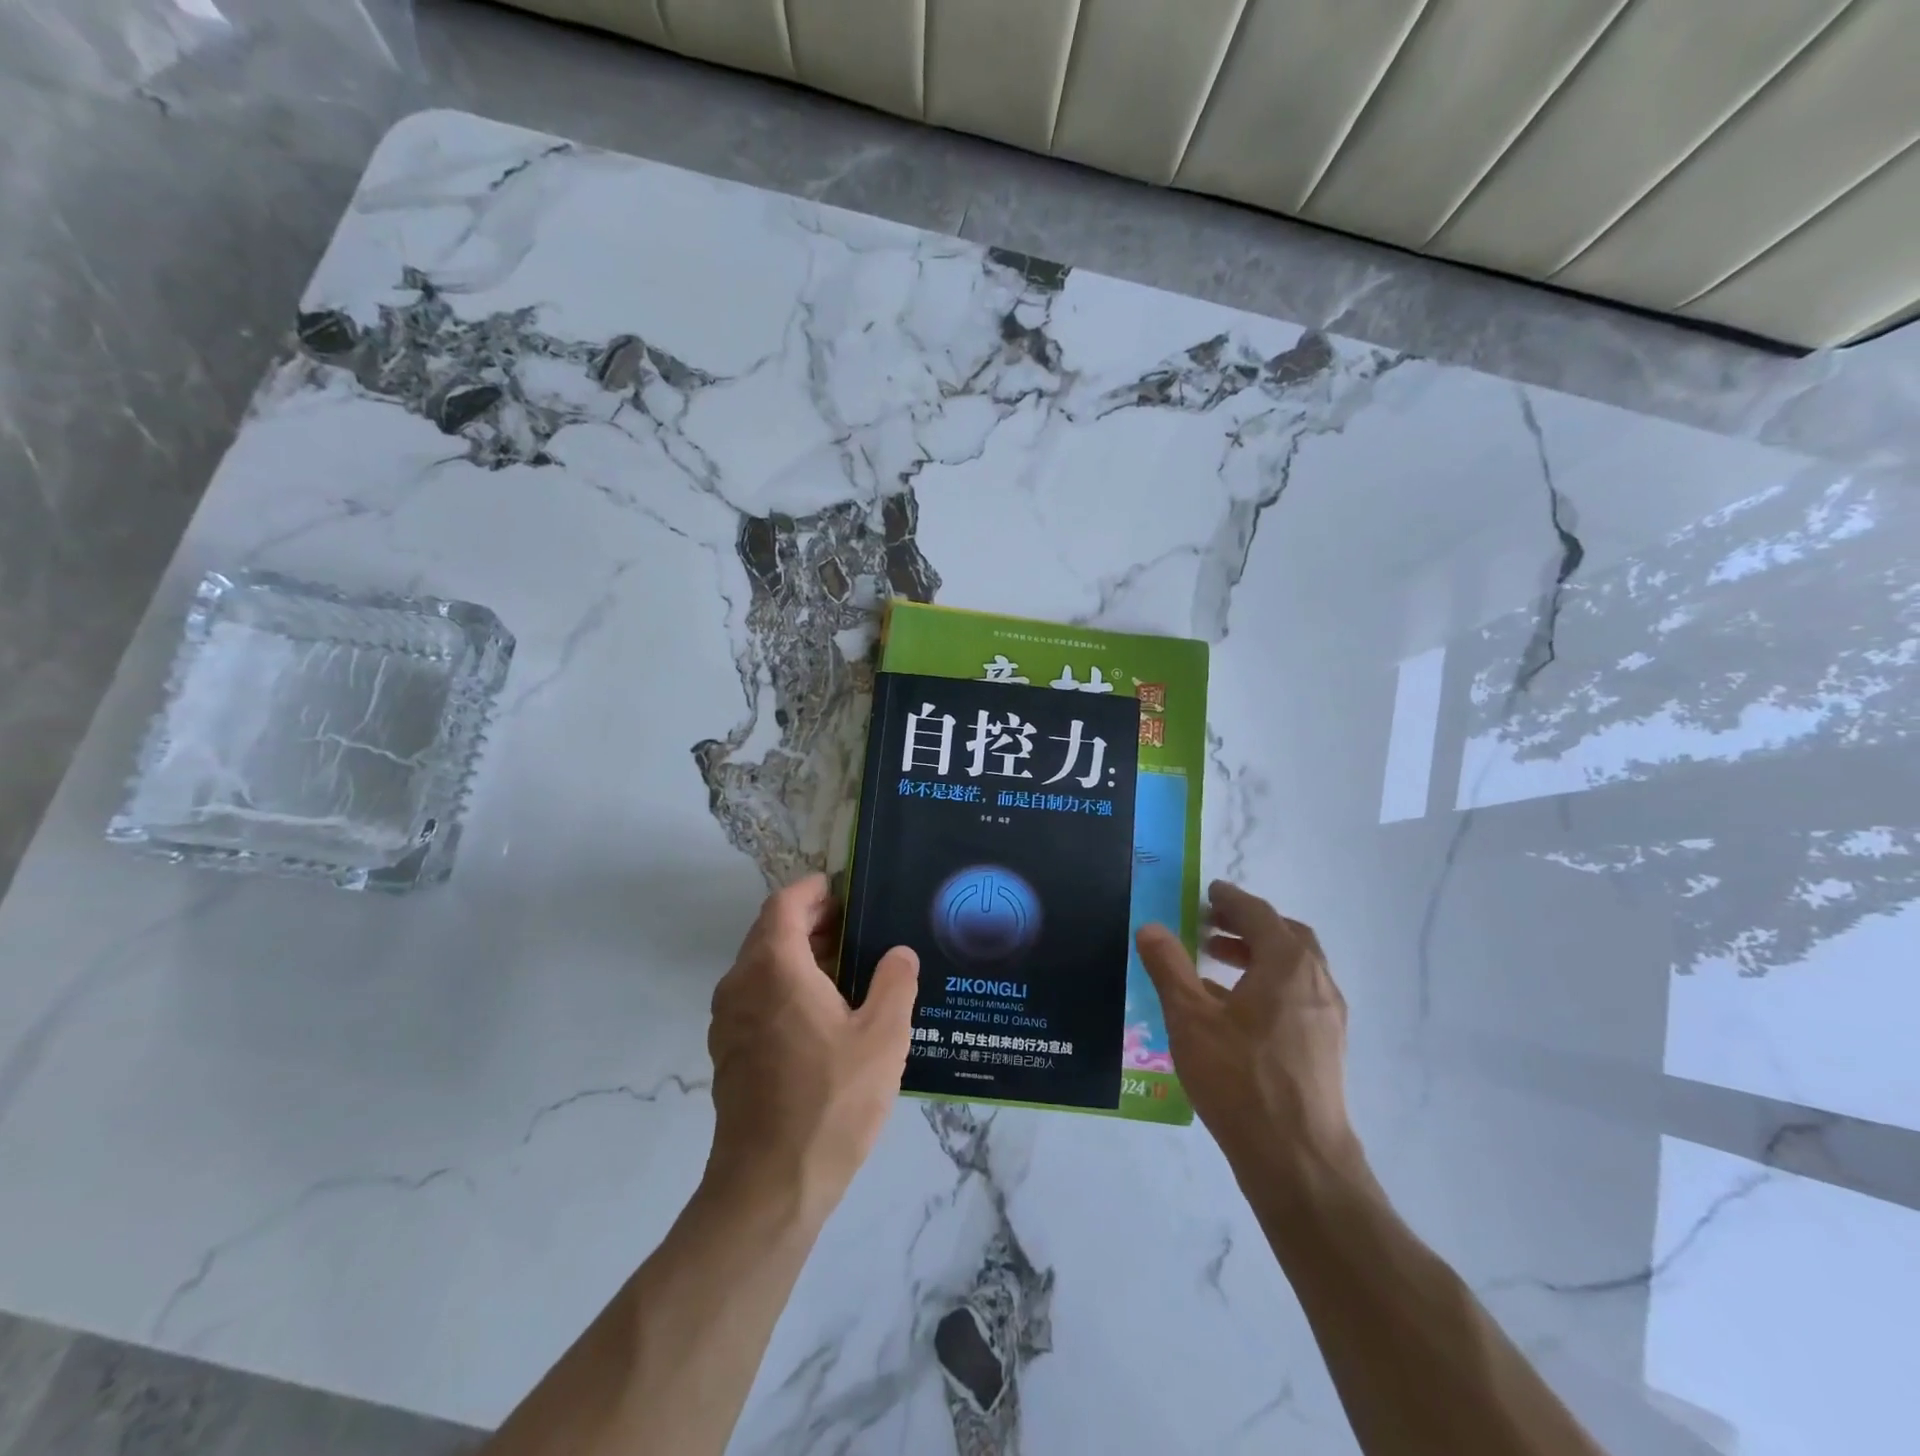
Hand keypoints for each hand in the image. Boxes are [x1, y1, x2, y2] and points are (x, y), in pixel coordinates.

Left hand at [704, 874, 918, 1223]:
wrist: (770, 1186)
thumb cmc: (831, 1101)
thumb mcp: (883, 1037)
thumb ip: (895, 984)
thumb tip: (899, 953)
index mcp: (775, 969)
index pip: (784, 904)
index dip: (812, 889)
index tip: (844, 889)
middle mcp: (741, 985)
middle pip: (770, 931)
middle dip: (810, 920)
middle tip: (855, 926)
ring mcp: (728, 1021)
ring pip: (760, 965)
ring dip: (797, 953)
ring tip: (845, 966)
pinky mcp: (728, 1052)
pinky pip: (755, 997)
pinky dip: (784, 984)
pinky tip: (822, 1011)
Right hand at [1137, 881, 1361, 1182]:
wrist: (1298, 1161)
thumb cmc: (1240, 1079)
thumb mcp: (1190, 1018)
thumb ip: (1169, 967)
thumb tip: (1150, 927)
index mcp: (1287, 964)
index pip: (1259, 914)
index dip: (1231, 898)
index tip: (1209, 891)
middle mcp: (1316, 982)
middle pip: (1285, 936)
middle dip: (1247, 924)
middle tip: (1210, 924)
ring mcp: (1328, 1017)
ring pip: (1294, 967)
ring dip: (1258, 954)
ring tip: (1216, 962)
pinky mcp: (1327, 1046)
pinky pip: (1297, 995)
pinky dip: (1269, 984)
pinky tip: (1235, 1010)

==============================

- WORK REQUIRED:
Go through the material and report each line that holds the string "pinky".

- TASK RESULT:
pinky mcp: (728, 1052)
pinky pip: (755, 997)
pinky dip: (784, 984)
pinky tip: (822, 1011)
pinky mcp: (1327, 1046)
pinky pip: (1297, 995)
pinky dip: (1269, 984)
pinky tip: (1235, 1010)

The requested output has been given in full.